Beleidsregel van de Minister van Binnenlandse Zaken en Koninkrijksrelaties van 7 juni 2019, nr. ILT-2019/31227, houdende regels tot vaststelling van boetebedragen voor overtredingen van artikel 120 van de Woningwet en artikel 2.1, eerste, tweede, vierde en vijfde lid van het Besluit energieprestatie gebouwen (Beleidsregel boeteoplegging verkoop woning zonder geldig energielabel 2019)

De Minister van Binnenlandse Zaken en Koninkrijksrelaties,

Gelet op artikel 120b, eerste lid, van de Woningwet;

BESLUIT:

Artikel 1 Berekening van de bestuurlijke boete

  • 1. Deze beleidsregel is van toepassing op overtredingen als bedoeld in artikel 120, tweede lid, van de Woningwet, voor zover de overtreding betrekking heeft op het verkopen van een woning zonder geldig energielabel als bedoeld in artikel 2.1, eerste, tweede, vierde of vijfde lid van het Besluit energieprestatie gebouwen.

  • 2. Voor een overtreding begaan door een natuurlijke persoon wordt de boete vastgesteld op € 170 per verkochte woning zonder geldig energielabel.

  • 3. Voor een overtreding begaan door een rechtspersoon wordt de boete vastgesteld op € 340 per verkochte woning zonder geldig energielabel.

  • 4. Onder een geldig energielabel wordt verstaan een energielabel dat overeenkomstig de artikelen 2 en 3 van de Regeling energieprestatie gebouwen is verstrekt en dat minder dan tien jaar geleden is afgegeven als bedoeld in artikel 2.1, zevende lid, van het Besluit energieprestatie gebouwen.

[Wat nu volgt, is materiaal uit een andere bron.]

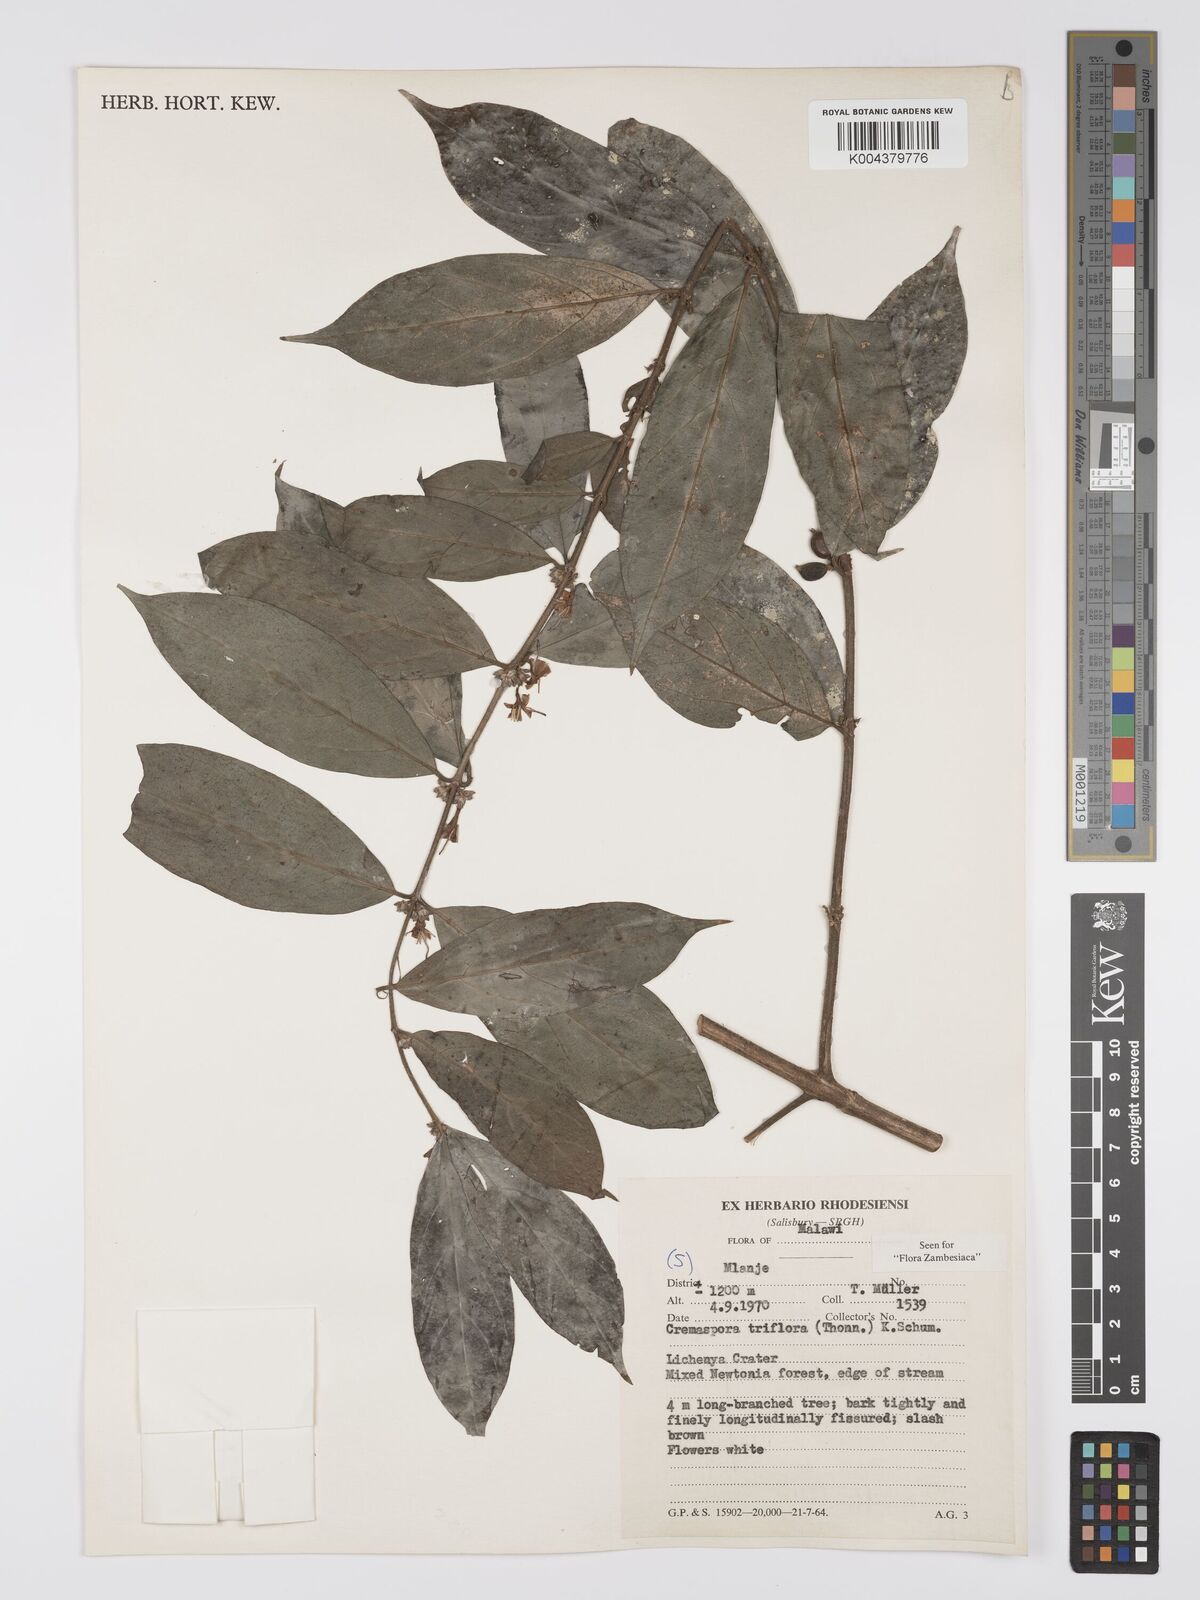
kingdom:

Artikel 2 Cumulatie bestuurlijke boetes

De bij een boetebeschikking op te leggen bestuurlijke boete bestaat, in geval er sprake is van meerdere overtredingen, uit de som van de per overtreding berekende boetebedragen.

Artikel 3 Inwerkingtreding

Deze beleidsregel treedt in werking met ingang van de dag na de datum van uitgifte van de Staatscourant waarin zij wordt geplaatst.

Artikel 4 Citeertitel

Deze beleidsregel wordt aangehaald als: Beleidsregel boeteoplegging verkoop woning zonder geldig energielabel 2019.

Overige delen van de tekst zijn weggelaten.